Bajo los escombros de la opinión pública, entre varillas del clamor popular, el polvo de la desconfianza y el cemento de las redes sociales, boqueando como en estado agónico se encuentran los diputados, los senadores, los partidos políticos, la clase política en general; el gasto en propaganda, el aparato electoral y, por supuesto, Televisa. Lo que antes de los temblores era desestima se ha convertido en un desprecio y odio absoluto.

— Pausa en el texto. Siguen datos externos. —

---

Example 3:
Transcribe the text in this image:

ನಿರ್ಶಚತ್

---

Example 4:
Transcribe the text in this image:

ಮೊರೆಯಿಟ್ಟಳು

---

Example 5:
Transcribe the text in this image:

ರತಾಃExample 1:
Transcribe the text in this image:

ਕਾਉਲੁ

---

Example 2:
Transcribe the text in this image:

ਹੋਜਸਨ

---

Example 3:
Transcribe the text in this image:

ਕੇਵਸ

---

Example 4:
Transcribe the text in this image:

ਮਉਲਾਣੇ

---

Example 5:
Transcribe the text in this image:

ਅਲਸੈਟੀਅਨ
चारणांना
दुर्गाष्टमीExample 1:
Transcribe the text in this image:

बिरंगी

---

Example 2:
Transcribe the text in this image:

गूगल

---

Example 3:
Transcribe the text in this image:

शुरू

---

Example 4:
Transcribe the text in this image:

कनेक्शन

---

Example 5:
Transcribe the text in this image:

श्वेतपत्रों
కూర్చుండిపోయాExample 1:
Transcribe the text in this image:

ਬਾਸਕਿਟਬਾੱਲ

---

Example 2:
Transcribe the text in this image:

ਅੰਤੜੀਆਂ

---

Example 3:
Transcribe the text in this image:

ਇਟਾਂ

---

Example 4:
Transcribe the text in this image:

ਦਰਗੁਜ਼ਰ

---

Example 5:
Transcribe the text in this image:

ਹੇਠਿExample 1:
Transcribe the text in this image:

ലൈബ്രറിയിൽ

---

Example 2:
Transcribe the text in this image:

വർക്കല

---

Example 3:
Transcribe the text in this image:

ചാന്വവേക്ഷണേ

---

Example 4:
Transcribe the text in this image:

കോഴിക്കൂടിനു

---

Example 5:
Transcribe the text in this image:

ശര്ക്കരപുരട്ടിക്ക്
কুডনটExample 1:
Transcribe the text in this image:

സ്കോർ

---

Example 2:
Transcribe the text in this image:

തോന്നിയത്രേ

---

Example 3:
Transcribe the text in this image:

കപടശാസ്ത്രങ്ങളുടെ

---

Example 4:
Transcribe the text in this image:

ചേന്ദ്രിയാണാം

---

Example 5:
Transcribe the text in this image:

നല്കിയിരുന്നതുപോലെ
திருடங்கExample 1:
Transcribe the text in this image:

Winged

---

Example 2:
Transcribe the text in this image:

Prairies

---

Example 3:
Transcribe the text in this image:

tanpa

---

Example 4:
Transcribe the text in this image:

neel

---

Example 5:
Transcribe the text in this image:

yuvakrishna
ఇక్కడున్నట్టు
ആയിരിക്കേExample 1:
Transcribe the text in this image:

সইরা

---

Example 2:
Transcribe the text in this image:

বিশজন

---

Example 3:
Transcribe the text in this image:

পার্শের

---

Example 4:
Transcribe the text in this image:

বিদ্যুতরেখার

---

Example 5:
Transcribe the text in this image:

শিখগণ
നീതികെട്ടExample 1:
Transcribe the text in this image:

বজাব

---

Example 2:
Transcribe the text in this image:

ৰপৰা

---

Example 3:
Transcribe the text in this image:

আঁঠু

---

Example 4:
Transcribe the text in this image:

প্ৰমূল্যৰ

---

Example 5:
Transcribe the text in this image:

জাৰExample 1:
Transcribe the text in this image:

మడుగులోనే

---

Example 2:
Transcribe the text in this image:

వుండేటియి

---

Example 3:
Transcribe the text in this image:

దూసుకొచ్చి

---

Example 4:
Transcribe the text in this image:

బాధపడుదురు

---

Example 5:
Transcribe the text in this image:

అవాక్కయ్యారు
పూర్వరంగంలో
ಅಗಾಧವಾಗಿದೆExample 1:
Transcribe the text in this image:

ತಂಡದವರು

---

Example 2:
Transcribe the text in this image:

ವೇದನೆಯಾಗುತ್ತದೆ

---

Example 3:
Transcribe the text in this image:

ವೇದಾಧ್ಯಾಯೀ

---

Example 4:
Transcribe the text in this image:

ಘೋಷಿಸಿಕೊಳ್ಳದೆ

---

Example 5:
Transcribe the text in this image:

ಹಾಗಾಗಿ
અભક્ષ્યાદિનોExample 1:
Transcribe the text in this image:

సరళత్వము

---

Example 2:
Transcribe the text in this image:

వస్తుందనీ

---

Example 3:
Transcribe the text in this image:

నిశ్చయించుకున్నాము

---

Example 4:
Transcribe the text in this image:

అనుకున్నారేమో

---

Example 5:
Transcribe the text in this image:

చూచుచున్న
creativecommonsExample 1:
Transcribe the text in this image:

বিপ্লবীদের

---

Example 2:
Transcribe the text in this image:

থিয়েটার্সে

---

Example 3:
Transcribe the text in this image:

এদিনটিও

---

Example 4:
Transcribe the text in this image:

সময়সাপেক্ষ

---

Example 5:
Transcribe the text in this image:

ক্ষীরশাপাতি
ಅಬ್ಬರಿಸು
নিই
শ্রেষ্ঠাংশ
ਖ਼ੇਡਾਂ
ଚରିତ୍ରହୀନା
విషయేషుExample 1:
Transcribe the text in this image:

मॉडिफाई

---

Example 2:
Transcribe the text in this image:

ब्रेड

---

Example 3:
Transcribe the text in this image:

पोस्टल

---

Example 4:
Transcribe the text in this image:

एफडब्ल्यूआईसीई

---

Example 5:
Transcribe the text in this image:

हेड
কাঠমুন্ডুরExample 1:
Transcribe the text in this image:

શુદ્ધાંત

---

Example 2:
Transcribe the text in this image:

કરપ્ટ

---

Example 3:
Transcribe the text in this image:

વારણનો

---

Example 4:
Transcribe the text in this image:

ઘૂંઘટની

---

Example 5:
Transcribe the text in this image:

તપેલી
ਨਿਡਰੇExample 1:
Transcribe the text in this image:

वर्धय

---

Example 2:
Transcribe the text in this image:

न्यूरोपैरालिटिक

Todos los personajes públicos se encuentran en el peor de los mundos posibles: si no hacen nada ni dan de sus recursos, son irresponsables e insensibles, si tratan de hacer algo para atenuar la tragedia y compartir de sus ingresos, son oportunistas que no les importa la gente sino sus intereses partidistas o empresariales. Antes vieron temblar y no se hincaron, el pueblo no los considera aptos para resolver la tragedia, no los quiere ni de intermediarios de su ayuda. El edificio de la vida política se ha colapsado.

LA CRISIS POLÍTICA

Impresiona el rechazo y el odio a los diputados, a los senadores y a los partidos políticos. No es que el Congreso y los partidos no sean necesarios en una democracia, simplemente la gente considera que no cumplen con las finalidades con las que fueron creados. La crisis política es la crisis de la representatividad. Las elecciones es el procedimiento técnico jurídico clave en toda la democracia, no es que no se necesiten elecciones, es que los ciudadanos afirman que gane quien gane todos son iguales.

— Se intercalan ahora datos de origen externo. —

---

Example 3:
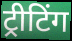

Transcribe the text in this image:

ट्रीटिंग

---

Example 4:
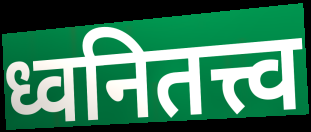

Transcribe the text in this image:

ध्वनितत्त्व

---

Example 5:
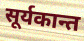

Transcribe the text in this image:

सूर्यकान्तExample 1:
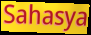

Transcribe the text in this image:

Sahasya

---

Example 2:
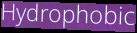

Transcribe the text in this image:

Hydrophobic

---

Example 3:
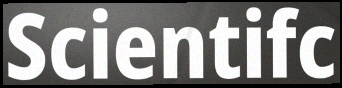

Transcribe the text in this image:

Scientifc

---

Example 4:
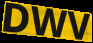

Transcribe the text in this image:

DWV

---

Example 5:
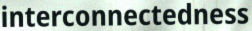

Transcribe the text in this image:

interconnectedness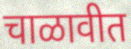
चाळावीतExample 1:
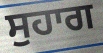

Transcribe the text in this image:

ਸੁਹਾਗ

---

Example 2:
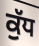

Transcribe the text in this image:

ਕੁੱਧ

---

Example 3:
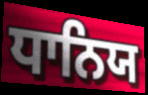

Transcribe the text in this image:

ਧਾਨਿਯ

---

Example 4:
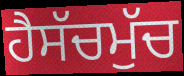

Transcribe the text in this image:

ਹੈਸੱਚਮੁੱਚ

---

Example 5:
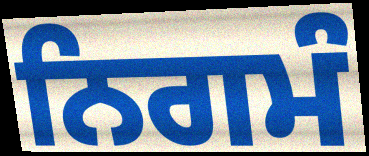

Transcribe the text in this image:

ਨਿਗਮੰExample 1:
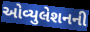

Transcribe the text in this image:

ઓવ્યુલેશનની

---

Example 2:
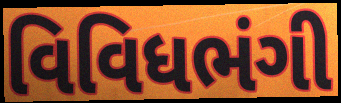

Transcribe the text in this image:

વિવિધભંગી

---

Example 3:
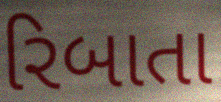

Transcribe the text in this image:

રિબાતા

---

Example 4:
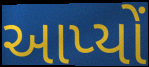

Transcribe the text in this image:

આપ્યોં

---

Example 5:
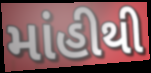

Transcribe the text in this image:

માંહીથીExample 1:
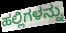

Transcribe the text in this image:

ಹಲ್ಲಿಗಳನ್ನು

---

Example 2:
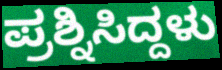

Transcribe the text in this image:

ಪ್ರಶ್ನಿಸಿದ್ದಳು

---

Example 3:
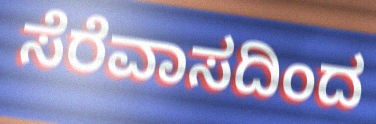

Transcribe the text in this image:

ಸೆರೆವಾಸದಿಂದ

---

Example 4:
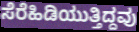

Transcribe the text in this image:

ಸೆರೆಹಿಡಿಯುತ್ತಿದ್ದವು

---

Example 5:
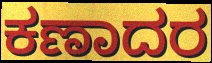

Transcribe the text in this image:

ಕಣಾದರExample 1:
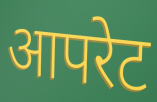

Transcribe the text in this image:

आपरेट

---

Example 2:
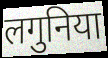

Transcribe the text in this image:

लगुनिया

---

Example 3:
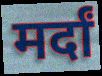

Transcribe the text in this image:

मर्दां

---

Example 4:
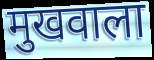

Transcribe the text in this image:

मुखवाला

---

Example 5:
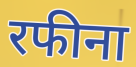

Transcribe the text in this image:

रफीनाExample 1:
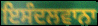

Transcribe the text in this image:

ਇਸੰਦਲਵਾਨਾ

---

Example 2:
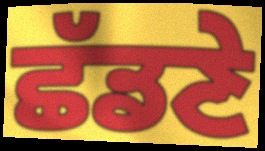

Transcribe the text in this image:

ਛੱਡਣੇ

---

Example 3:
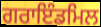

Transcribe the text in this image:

ਗਰਾਇੰਡਮਿਲ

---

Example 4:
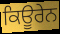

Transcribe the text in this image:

ਕਿਊਰੇਨ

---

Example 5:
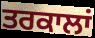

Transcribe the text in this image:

ਤਰਕਾਲਾਂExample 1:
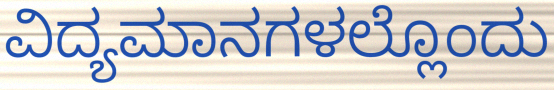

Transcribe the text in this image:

ವಿದ್ಯಮಾನಗಳಲ್ಲೊಂದು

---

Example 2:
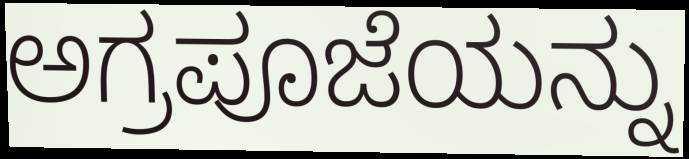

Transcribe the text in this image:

ಅಗ್ರಪೂಜೆಯನ್ನು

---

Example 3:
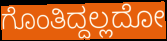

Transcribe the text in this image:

ಗೊಂತಿದ್ದಲ್ಲದೋ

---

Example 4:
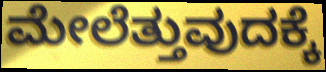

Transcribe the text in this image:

ಮೇಲೆತ್ತುವುದಕ್ಕೆ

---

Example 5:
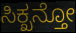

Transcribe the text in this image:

ಸಿಕ್ಖನ್ತೋ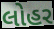
લોહર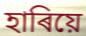
হাৰিয়ে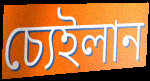
চ্যেইলানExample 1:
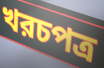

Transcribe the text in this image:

খরচপত্র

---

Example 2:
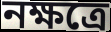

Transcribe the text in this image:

নক্ষত্রে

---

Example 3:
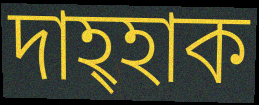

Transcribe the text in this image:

দাহ্হাক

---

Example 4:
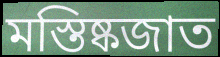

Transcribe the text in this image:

মস্তিষ্কজাত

La crisis política es la crisis de la alternancia en el poder. No es que el aparato electoral no sea necesario para legalizar quien gana y quien pierde. Pero de qué sirve gastar tanto dinero si al final de todos modos habrá protestas. La crisis política es la crisis de la aceptación de los resultados electorales. La crisis general es la convicción que no merecemos esta clase política y que los procesos institucionales son inútiles y demasiado costosos.

¡VIVA MÉXICO!

El mayor bien que nos dejó el temblor fue recuperar la idea y el sentimiento de que somos una nación. La desmoralización que poco a poco ha provocado la convicción generalizada de que somos gobernados por una clase política incapaz y deshonesta se ha revertido en una elevación de la autoestima nacional, resultado de la toma de conciencia de que somos un pueblo solidario, que puede en un momento de crisis, o cuando así lo quiera, hacer a un lado al poder político y tomar en sus manos la salvación y el destino del país.

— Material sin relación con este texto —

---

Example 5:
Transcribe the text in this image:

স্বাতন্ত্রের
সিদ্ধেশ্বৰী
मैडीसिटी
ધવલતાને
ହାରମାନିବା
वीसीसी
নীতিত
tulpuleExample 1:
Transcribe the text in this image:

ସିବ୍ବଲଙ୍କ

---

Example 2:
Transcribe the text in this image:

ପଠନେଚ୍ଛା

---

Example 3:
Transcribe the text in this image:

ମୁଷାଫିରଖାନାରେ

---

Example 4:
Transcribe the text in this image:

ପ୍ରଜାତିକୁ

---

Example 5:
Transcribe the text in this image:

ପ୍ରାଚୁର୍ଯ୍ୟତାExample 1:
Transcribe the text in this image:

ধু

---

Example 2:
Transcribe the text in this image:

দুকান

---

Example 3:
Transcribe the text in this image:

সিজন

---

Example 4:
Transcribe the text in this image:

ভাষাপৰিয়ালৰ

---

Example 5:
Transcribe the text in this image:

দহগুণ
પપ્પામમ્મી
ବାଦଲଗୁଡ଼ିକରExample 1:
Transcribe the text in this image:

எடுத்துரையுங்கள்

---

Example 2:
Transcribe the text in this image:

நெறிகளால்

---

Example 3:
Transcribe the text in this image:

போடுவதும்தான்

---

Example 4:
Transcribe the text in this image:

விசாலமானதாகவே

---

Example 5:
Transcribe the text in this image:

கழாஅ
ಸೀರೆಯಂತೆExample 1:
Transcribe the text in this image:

Sin ninguna discriminación social, ni económica, ni ideológica, cada quien en lo que pudo sumó su trabajo, su ayuda en dinero o en especie. El temblor nos hizo conscientes de que compartimos un pasado, una cultura, un proyecto de porvenir, pero sobre todo, una moral y una ética ciudadana, aquí nadie se raja y estamos comprometidos todos con todos. ¡Viva México!